*Job item:*
Search the records for the string "assign", then copy each line where it appears.

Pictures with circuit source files
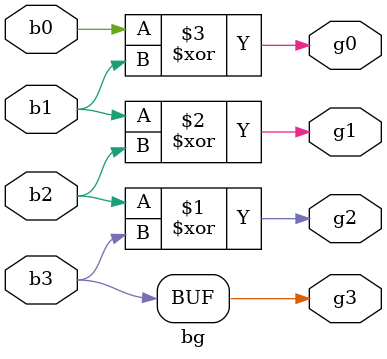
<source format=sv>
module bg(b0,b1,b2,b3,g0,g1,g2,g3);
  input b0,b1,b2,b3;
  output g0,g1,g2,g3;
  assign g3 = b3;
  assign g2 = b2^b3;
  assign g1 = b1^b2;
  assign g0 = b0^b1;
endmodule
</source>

*Output below:*
  assign g3 = b3;
  assign g2 = b2^b3;
  assign g1 = b1^b2;
  assign g0 = b0^b1;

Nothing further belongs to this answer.